Because of my engagement in the first session, I decided to continue with Daniel’s Q&A session. Again, these are my notes so I hope I will use them in the very near future. I would love to brainstorm some ideas on change in our district – if anyone is interested. By the way – you have to read “A Whole New Mind” to really get the gist of the conversation.
Here it goes…
What is your best guess – to jar the shift into action – while NCLB is in place?
- “Difficult – takes time and work. Begin with conversation with teachers, principals, and Superintendent. What are we doing to prepare kids for the future? Get conversation roaring! Make the case in a left brain way. White guys in suits and guys that are left brained. Show the numbers! What are you doing to smuggle some of this into the classroom. Educational subversiveness with conversations with people who can make change. “You think change is difficult – you should try irrelevance.”
What do you think of Presidential Obama “getting it” and could change come from the top down?
- “Maybe but I am not going to hold my breath. I wont bank on it. That would be more of a 2nd term priority. Economic downturn, Infrastructure, losing jobs, health care system, moving current energy system to renewable energy is huge agenda for the president elect. What can happen is to start classroom by classroom, building by building”
Story – what are the thoughts of simple power of story meets technology?
- Sometimes using technology can overwhelm story. Don’t obsess over transitions – obsess over the value of what you are saying. Adventure of Johnny Bunko – look for artists in US. Were extreme expert in drawing – not expert in storytelling. Technology Tools can amplify storytelling by telling it and distributing it.
If you Dan are middle left brain – how did you get over to the right?
- I need to get better. Cary a Notebook “design” look for really good design and really bad design. right down 1 good instance of design, 1 bad design. Some stick, and most are thoughtless. He now Notices things now that he wouldn’t have years ago. Empathy – learn more about facial expressions. Working to be better.
Do you have daughters – you as a white guy with a tie support women in STEM careers.
- Brains are similar – and are differences btw woman and men.
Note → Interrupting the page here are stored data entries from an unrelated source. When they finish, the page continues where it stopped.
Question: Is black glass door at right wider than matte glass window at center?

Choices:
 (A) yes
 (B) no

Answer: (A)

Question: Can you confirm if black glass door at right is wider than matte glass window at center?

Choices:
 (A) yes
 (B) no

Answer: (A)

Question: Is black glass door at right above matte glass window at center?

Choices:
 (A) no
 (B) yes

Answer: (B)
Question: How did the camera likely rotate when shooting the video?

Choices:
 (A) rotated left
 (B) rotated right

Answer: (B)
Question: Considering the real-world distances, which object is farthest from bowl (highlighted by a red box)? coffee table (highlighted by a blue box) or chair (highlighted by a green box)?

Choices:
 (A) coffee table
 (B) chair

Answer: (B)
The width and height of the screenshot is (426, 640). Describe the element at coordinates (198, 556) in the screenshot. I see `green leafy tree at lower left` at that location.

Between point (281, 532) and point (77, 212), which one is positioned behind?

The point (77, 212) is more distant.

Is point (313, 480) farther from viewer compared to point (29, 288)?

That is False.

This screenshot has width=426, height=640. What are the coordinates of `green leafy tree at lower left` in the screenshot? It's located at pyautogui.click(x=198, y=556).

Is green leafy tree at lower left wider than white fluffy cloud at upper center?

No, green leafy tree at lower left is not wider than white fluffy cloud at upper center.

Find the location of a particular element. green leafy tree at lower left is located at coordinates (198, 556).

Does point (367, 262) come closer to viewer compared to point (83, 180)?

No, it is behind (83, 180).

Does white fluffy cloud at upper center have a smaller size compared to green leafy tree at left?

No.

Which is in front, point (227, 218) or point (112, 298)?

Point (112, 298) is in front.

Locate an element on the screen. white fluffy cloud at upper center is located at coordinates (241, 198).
Empathy – woman more empathetic than men. Design, story, play meaning – not as much differences. Is STEM education misaligned to women? More competitive than collaborative. Sometime engineering is disconnected from the world. Education needs to engage in real world problems, teamwork, project based.
If you look at how schools use technology, (currently scheduled in the day) – how is that conducive to problem solving?
- Not conducive to problem solving. We didn’t have pencil labs. Its a tool – lets use it to do something. Older school design is problem. Time is the issue because we work in a locket time design. This an industrial age issue. Conceptual age is different and is out of sync with society in a 45 segment. Startup time end time. Web 2.0 technology extends classroom time. Too often in school kids get a problem that is clearly defined, single disciplined, and has 1 right answer. Compare that to the Workforce where we have big problems that are poorly defined, multiple disciplines, multiple answers, and none of which are perfect.
Tear down the walls. There are too many. english, science, ect… Need more collaborating. Infuse arts education throughout the curriculum. Cognitive skills will be more used in workplace. Urgency of establishing new metrics. You have to have old metrics, right brain are harder. JSPE – measure empathy. Level of empathy. Students with higher schores on empathy. Empathy is being taught in medical schools around america. Teachers have very little autonomy. Involves time and task and techniques.